# Task objective:
Pick up the Windows 8 laptop thread from its last line and carry it forward.

>> START Document section

# The Windows 8 Laptop



## mel (Dec 6, 2006)

Had to dive out and get this just before Christmas. The desktop machine was dying and is now dead, although I did manage to get most of the important stuff out before it died. :sadwalk:

Thing is, this system is pants :yes: It's great at e-mails, not bad on HTML coding using back compatible Win Vista programs - - the Win 8 programmes are sh*te - - but Media Player is total crap, you can't rip, even using an external drive, you can't burn at any more than a snail's pace, and that's only on CD's, trying to run or burn DVD's is a nightmare, loading in 260Mb of pdf files from CD is gonna' take "over 1 day" FFS! I'm having to resort to using the old laptop ('bout 5 years old) to do anything reasonable, and at that age, who knows how much longer it will last before it dies.









And as far as I can find out, you can't *upgrade* back to Vista or soemthing that works better! Just be aware if you are off to get a new machine, and ask a lot of questions about what it will actually do, and don't take sh*te for answers. IMO it's nearly as good as Win3.2 on a good day!

Anyone loaded on up on LINUX and does it work with Linux or a variant?


----------



## William_Wilson (May 21, 2007)

All I know about Windows 8 is that if you want to go somewhere and do something *NOW*, you can't. It is a complete f**k around. 

Later,

William


----------



## Guest (Jan 28, 2015)

i had the same issues with a windows 8 pc...hated it and downgraded to xp, its super fast and does what i want now, only problem is finding the drivers, but if you know what motherboard and chipsets you have it should be possible or at the least you should be able to go back to win 7


----------



## Silver Hawk (Dec 2, 2003)

I'm using Classic Shell on my Win 8 laptop....so it looks and works like XP etc.

I'm also using Oracle's virtual machine VirtualBox....so if you have the original CD-ROMs for Win 3.1, NT, XP etc, you can install these operating systems (+ their programs) within their own VM on Win 8 and have some good old fashion fun.

Both Classic Shell and VirtualBox are free.


----------



## trackrat (Jan 23, 2012)

Be very wary about trying to install Linux.

The EUFI BIOS will probably block you from doing that.

Before you throw it against the wall, persevere, as the free upgrade to Windows 10 will be along in about 6 months.


----------



## taffyman (Apr 26, 2011)

Got rid of mine through shear frustration and baught aSamsung tab 3 does all that I want from it but stillgetting the hang of the uploading of pics etc. H


----------



## mrbarry (Dec 20, 2014)

Tablets are great but now and then I like a keyboard. I use my phone 99.9% of the time tho.

Hate windows 8! It's so bad Microsoft are apparently going to give a discount to users against windows 10 when it hits the market.


----------



## greasemonk (Oct 4, 2012)

>> END Document section
>> START Rows

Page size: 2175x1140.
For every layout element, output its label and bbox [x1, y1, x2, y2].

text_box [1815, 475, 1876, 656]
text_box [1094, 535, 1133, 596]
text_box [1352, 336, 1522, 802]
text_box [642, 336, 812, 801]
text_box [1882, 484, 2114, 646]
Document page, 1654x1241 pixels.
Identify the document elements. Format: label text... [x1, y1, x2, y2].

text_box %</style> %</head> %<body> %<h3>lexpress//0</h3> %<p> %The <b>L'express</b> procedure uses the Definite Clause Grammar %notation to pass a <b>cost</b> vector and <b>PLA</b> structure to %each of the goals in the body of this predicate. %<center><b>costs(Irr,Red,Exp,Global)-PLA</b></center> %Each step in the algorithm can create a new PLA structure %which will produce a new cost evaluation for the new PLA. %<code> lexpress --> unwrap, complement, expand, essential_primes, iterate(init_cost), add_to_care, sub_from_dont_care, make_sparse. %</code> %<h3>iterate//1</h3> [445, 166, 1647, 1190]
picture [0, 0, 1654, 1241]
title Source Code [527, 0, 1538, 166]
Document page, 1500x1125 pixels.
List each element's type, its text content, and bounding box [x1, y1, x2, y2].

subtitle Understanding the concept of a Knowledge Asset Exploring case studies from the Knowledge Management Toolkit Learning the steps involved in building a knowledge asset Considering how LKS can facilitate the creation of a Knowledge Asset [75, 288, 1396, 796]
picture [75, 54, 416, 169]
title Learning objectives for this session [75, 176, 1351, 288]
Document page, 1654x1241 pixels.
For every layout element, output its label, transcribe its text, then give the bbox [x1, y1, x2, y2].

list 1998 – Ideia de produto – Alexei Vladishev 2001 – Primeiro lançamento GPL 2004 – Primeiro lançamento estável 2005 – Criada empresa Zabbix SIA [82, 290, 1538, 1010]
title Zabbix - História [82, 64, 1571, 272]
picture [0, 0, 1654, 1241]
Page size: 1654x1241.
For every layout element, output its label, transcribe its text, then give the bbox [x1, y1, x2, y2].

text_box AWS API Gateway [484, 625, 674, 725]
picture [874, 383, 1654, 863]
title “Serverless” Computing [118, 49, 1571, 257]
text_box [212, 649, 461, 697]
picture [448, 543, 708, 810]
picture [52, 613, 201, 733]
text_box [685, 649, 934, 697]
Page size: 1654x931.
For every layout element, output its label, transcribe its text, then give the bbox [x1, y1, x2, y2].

>> END Rows

# Answer to this exercise:
windows 8 is [email protected] am in the same boat as mel.can just about find my way around the laptop but its bloody hard work.i tried to buy a new windows 7 laptop but coudnt find one for love or money.my youngest son works as a professional computer engineer and his opinion of windows 8 is different to mine.he says it is totally useless [email protected] [email protected]!.


----------



## William_Wilson (May 21, 2007)

Windows 8 was going to be Microsoft's cross platform wonder child. You were supposed to move seamlessly from PC to laptop to tablet to smartphone. Their effort to be all things to everybody resulted in creating something that was nothing to anybody.

Later,

William


----------



## mrbarry (Dec 20, 2014)

Yes that's spot on. It was designed to rival iOS but it failed in spectacular manor.


----------



## mel (Dec 6, 2006)

I'm glad it's not just me then! But it's a barsteward that I've this machine with loadsamem I can't really use 'cos it don't really work. :bad:

I remember now why I liked DOS in the day 

Has anyone found a Media Player that will Rip and Burn CD's at least and work with W8Shate ? Copy DVD's would really be icing on the cake. (I know, I'm looking for Utopia)


----------



## andyclient (Aug 1, 2009)

mrbarry said:


> Yes that's spot on. It was designed to rival iOS but it failed in spectacular manor.


Thats the answer buy a Mac, I'll get my flameproof coat on ;~)


----------



## scottswatches (Sep 22, 2009)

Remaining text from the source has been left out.